Records shown –

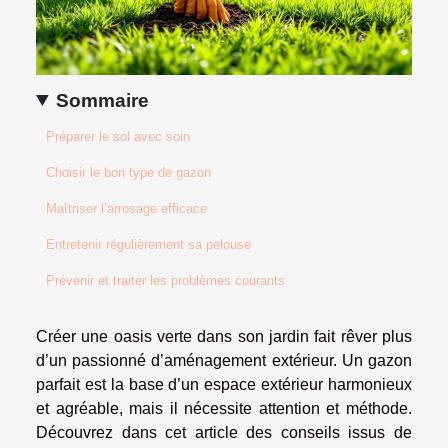
Sommaire
Préparer le sol avec soin
Choisir le bon type de gazon
Maîtriser l’arrosage efficace
Entretenir régulièrement sa pelouse
Prévenir et traiter les problèmes courants
Créer une oasis verte dans son jardin fait rêver plus
d’un passionné d’aménagement extérieur. Un gazon
parfait est la base d’un espace extérieur harmonieux
et agréable, mais il nécessite attention et méthode.
Découvrez dans cet article des conseils issus de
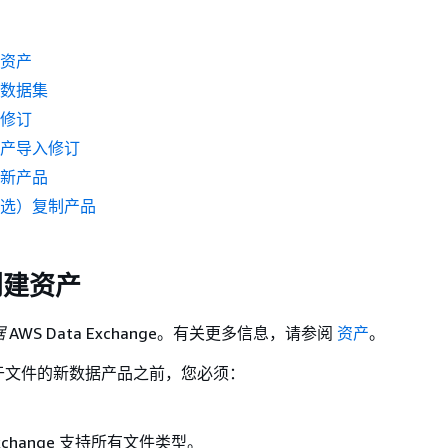
建资产
建数据集
建修订
资产导入修订
布新产品
可选）复制产品
创建资产
据
AWS Data Exchange。有关更多信息，请参阅
资产
。
于文件的新数据产品之前，您必须：
 Exchange 支持所有文件类型。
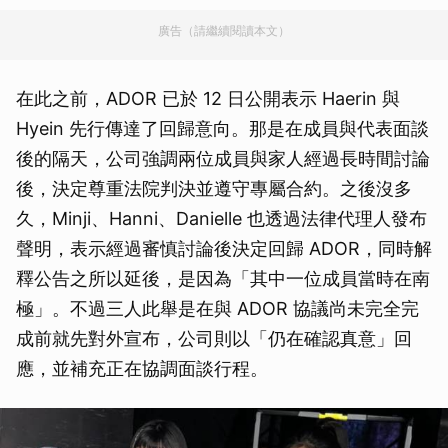
廣告（請繼續閱讀本文）
在此之前，ADOR 已於 12 日公開表示 Haerin 與
Hyein 先行傳達了回歸意向。那是在成員與代表面談
後的隔天，公司強調兩位成員與家人經過長時間討論
後，決定尊重法院判決並遵守專屬合約。之後沒多
久，Minji、Hanni、Danielle 也透過法律代理人發布
聲明，表示經過審慎討論後決定回歸 ADOR，同時解
釋公告之所以延後，是因為「其中一位成員當時在南
極」。不過三人此舉是在與 ADOR 協議尚未完全完
成前就先對外宣布，公司則以「仍在確認真意」回
應，並補充正在協調面談行程。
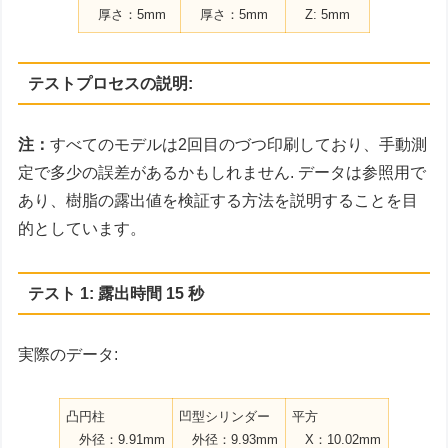
厚さ：5mm
厚さ：5mm
Z: 5mm
テストプロセスの説明:
注：
すべてのモデルは2回目のづつ印刷しており、手動測
定で多少の誤差があるかもしれません. データは参照用で
あり、樹脂の露出値を検証する方法を説明することを目
的としています。
テスト 1: 露出時間 15 秒
実際のデータ:
凸円柱
凹型シリンダー
平方
外径：9.91mm
外径：9.93mm
X：10.02mm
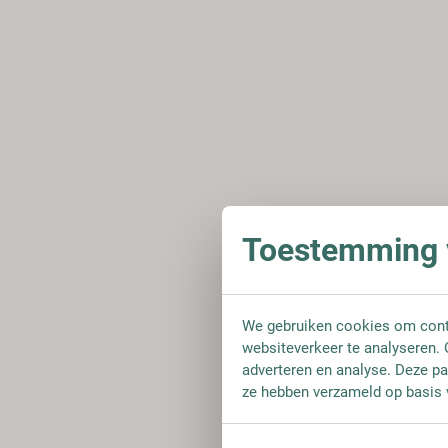
Toestemming v
We gebruiken cookies om conte
websiteverkeer te analyseren. 
adverteren en analyse. Deze pa
ze hebben verzameld op basis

What the exercise asks –
Take every entry above and transcribe it exactly, with no pictures in the copy.

Result –
Sommaire
Préparer le sol avec soin
Choisir le bon type de gazon
Maîtriser l’arrosage efficace
Entretenir régulièrement sa pelouse
Prévenir et traiter les problèmes courants
Créer une oasis verte dans son jardin fait rêver plus
d’un passionné d’aménagement extérieur. Un gazon
parfait est la base d’un espace extérieur harmonieux
et agréable, mais il nécessite attention et méthode.
Découvrez dans cet article des conseils issus de
建资产
建数据集
建修订
资产导入修订
布新产品
可选）复制产品
创建资产
据
AWS Data Exchange。有关更多信息，请参阅
资产
。
于文件的新数据产品之前，您必须：
 Exchange 支持所有文件类型。
廣告（請繼續閱讀本文）
在此之前，ADOR 已於 12 日公開表示 Haerin 與
Hyein 先行傳達了回歸意向。那是在成員與代表面談
後的隔天，公司強調兩位成員與家人經過長時間討論
後，決定尊重法院判決並遵守專屬合約。之後沒多
久，Minji、Hanni、Danielle 也透過法律代理人發布
聲明，表示經過審慎討論後決定回歸 ADOR，同時解
釋公告之所以延後，是因為「其中一位成員當時在南
極」。不過三人此舉是在與 ADOR 協議尚未完全完
成前就先對外宣布，公司則以「仍在確認真意」回
應，並補充正在協調面談行程。
厚さ：5mm
厚さ：5mm
Z: 5mm
テストプロセスの説明:
注：
すべてのモデルは2回目のづつ印刷しており、手動測
定で多少の誤差があるかもしれません. データは参照用で
あり、樹脂の露出値を検証する方法を説明することを目
的としています。
テスト 1: 露出時間 15 秒
実際のデータ:
凸円柱
凹型シリンダー
平方
外径：9.91mm
外径：9.93mm
X：10.02mm
Toestemming v
We gebruiken cookies om conte
websiteverkeer te analyseren. 
adverteren en analyse. Deze pa
ze hebben verzameld op basis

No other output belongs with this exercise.